[begin Document extract]

1-For-3 Reverse Stock Split
 
On January 11, 2011, the Company effectuated a 1 for 3 split.  On the date of the 1 for 3 split, the Company amended its certificate of incorporation to reduce the number of authorized common shares from 300,000,000 to 100,000,000.  The effect of the split has been reflective retroactively for all periods presented

Derivative Instruments

In June 2008, the FASB ratified ASC 815-15, “ Derivatives and Hedging – Embedded Derivatives” (“ASC 815-15”). ASC 815-15, specifies that a contract that would otherwise meet the definition of a derivative, but is both (a) indexed to its own stock and (b) classified in stockholders’ equity in the statement of financial position would not be considered a derivative financial instrument. ASC815-15 provides a new two-step model to be applied in determining whether a financial instrument or an embedded feature is indexed to an issuer’s own stock, including evaluating the instrument’s contingent exercise and settlement provisions, and thus able to qualify for the ASC 815-15 scope exception. It also clarifies the impact of foreign currency denominated strike prices and market-based employee stock option valuation instruments on the evaluation.

The Company evaluated all of its financial instruments and determined that 333,333 warrants associated with an October 2010 exchange agreement qualified for treatment under ASC 815-15.  The fair value of these warrants was classified on the date of their issuance in the amount of $923,756 as derivative liability.   There was no change in the value of the warrants from October 29, 2010 (date of issuance) to October 31, 2010.

[end Document extract]
[begin Dataset records]

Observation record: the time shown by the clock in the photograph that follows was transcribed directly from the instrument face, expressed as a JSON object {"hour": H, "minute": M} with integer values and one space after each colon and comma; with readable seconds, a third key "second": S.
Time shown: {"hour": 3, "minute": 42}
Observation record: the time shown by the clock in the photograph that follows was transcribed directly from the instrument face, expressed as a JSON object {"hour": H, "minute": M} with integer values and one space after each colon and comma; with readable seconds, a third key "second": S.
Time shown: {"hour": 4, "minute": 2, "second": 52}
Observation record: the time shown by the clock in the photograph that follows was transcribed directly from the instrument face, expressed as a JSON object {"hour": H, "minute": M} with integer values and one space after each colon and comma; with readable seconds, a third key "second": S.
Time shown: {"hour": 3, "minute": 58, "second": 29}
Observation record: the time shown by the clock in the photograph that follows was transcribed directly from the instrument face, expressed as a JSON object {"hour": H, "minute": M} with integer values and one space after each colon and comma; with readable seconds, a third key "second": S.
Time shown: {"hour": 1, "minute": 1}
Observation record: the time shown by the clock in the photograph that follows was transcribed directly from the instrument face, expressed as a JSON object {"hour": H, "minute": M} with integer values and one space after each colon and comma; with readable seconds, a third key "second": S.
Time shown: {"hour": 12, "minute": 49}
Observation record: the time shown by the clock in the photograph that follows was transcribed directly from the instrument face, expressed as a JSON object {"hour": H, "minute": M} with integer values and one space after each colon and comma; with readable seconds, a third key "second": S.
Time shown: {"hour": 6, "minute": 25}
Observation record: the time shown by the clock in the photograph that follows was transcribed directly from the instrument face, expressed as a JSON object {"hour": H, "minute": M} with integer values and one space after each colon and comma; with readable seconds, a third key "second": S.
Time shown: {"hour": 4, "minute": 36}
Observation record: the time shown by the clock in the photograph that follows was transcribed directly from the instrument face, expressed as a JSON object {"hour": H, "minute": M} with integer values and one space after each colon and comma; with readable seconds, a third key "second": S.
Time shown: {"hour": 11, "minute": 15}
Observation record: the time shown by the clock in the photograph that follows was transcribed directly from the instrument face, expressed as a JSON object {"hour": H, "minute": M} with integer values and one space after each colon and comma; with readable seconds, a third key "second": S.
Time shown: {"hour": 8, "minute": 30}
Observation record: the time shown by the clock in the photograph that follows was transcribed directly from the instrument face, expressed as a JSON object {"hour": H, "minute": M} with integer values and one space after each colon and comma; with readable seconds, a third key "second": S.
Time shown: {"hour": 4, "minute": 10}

[end Dataset records]

● Aim
Reproduce the part of the financial statement note above that begins with the words "The Company evaluated" and ends after "October 31, 2010.".

● Result for this exercise
The Company evaluated all of its financial instruments and determined that 333,333 warrants associated with an October 2010 exchange agreement qualified for treatment under ASC 815-15.  The fair value of these warrants was classified on the date of their issuance in the amount of $923,756 as derivative liability.   There was no change in the value of the warrants from October 29, 2010 (date of issuance) to October 31, 2010.